Page-level text extractions
*** Block opens ***

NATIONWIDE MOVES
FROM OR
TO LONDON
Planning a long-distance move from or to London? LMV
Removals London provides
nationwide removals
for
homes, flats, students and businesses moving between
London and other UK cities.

*** Block closes ***

▶ PROBLEM STATEMENT
Copy the data above word for word, keeping every line break as it is.

▶ TASK OUTPUT
NATIONWIDE MOVES
FROM OR
TO LONDON
Planning a long-distance move from or to London? LMV
Removals London provides
nationwide removals
for
homes, flats, students and businesses moving between
London and other UK cities.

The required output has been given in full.